Decore



As many of my readers might feel now, I used to feel that building a church atop the tomb of Christ and lathering it over with gold and silver was just wrong. Some have felt it so wrong that they seemed fueled by that feeling to prove that it is in fact not the tomb of Christ...whatever. I used to lament that the "medieval catholics" had so adorned this holy place thereby stripping it of its simple and pristine beauty. I guess I was not at all out of line with my protestant sensibilities which yearned for simple whitewashed church walls. But, I have seen things from the "other" side now and in so doing have learned anumber of things, not this least of which is that it was NOT the "medieval catholics" who built this church!

I suppose we share this trait (at least somewhat) with our Em. Church friends who tend to want to meet at home...and though I have not fully sought discernment of their reasoning for this, I can say this much: We decorate our homes, we decorate our churches.

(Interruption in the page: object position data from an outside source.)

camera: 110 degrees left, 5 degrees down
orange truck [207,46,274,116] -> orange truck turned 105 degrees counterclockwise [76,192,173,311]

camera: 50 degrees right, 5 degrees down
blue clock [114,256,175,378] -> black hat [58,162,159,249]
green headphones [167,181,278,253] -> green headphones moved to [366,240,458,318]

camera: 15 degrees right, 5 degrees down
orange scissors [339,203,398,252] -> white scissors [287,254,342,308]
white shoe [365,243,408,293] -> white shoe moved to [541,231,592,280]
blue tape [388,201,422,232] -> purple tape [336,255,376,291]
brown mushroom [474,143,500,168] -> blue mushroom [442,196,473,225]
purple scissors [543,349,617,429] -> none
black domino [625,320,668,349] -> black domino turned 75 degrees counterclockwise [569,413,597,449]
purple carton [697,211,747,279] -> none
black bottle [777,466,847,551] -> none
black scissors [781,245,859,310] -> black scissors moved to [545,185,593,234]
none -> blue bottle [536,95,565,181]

I think we humans have a natural propensity and yearning to decorate. I'd go as far as to say that to suppress this under some sort of religious presuppositions is absurd. I mean look at the elaborate decore commanded by God in the building of the Temple! Consider, for a moment, the pictures which are found throughout our hallway (and probably yours as well): they are testimonies to our lives, each one telling a story and reliving a precious moment in time. And we do not simply attach these pictures to the walls with duct tape (though I might have in my bachelor days), rather we decore them with frames or varied intricacy and then we stage them in some aesthetic manner. Such things are important to us, we give them care and attention. Heck, the very fact that we keep pictures at all says something about us, doesn't it?

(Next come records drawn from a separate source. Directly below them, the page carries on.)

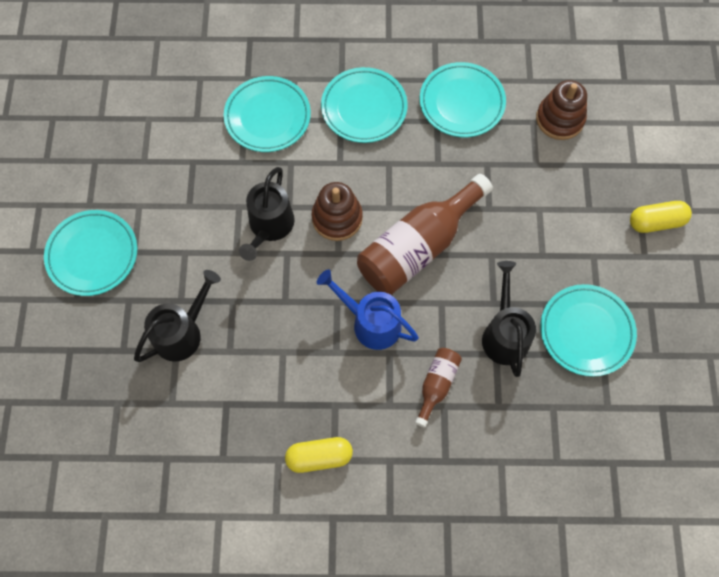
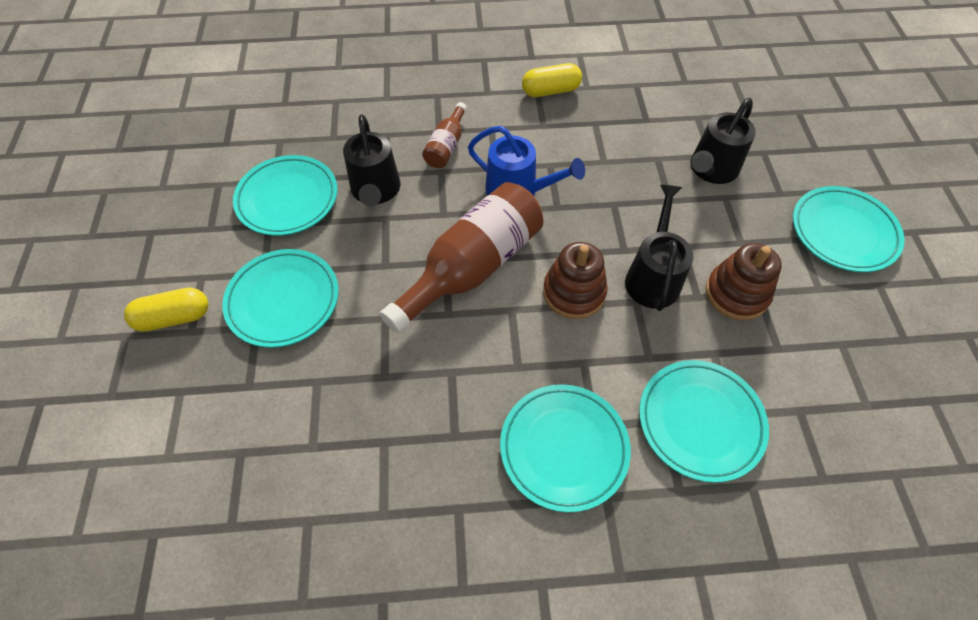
camera: 175 degrees right, 10 degrees down
turquoise plate [420,62,506,137] -> turquoise plate moved to [222,249,339,348]
brown stacking toy [536,80,587,140] -> brown stacking toy moved to [706,243,782,320]

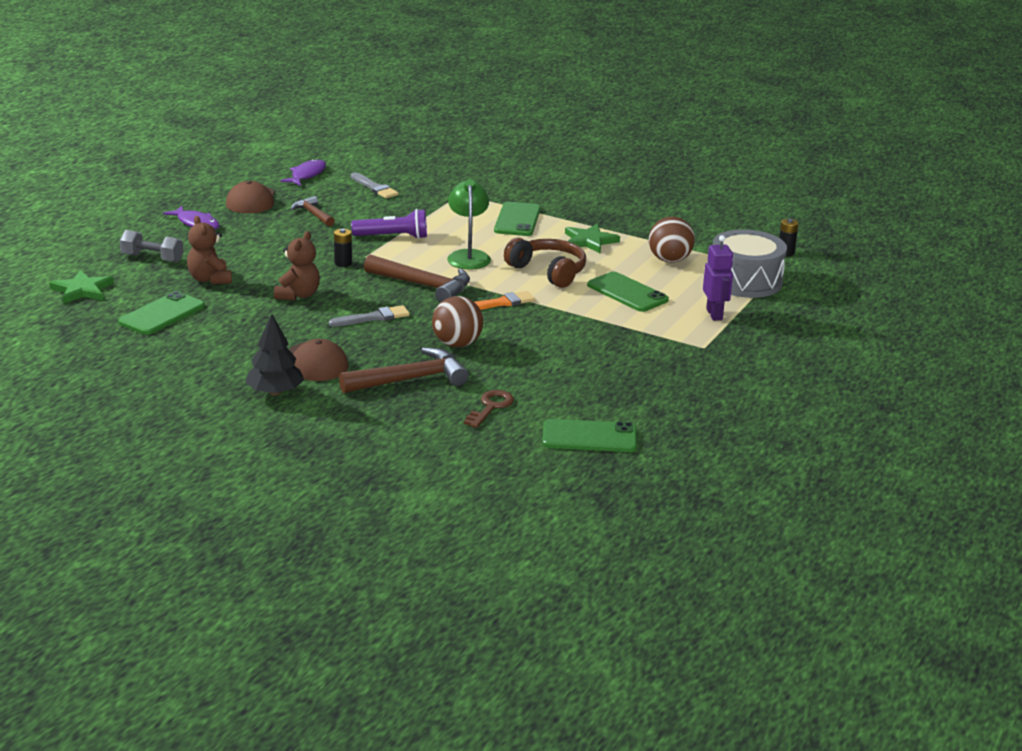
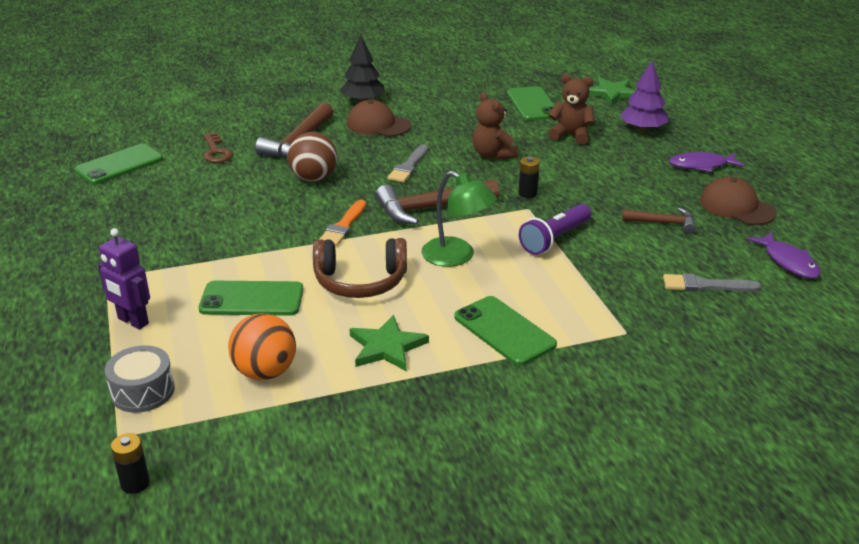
camera: 135 degrees right, 5 degrees up
grey dumbbell [120,230,183,263] -> purple tree [620,60,668,131]
brown ball [649,217,695,263] -> orange ball [228,313,296,380]
grey drum [713,229,787,298] -> grey drum [105,345,175,413], size x0.59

I recall my youngest daughter used to use this terminology when asking that we take a picture of her: "Take a picture about me." There's something deep in there.

Anyway, when I look upon this tomb of our Lord today, I no longer see a waste of time and resources, rather I see an expression of love that has been poured out by many generations upon such a thing that is so profoundly important to us that it naturaly calls out in us the need to decorate. Such care and attention directs us (like the pictures on our walls) to the testimony of what happened in that tomb - the greatest thing EVER to happen.

We are people, not animals, and so we decorate.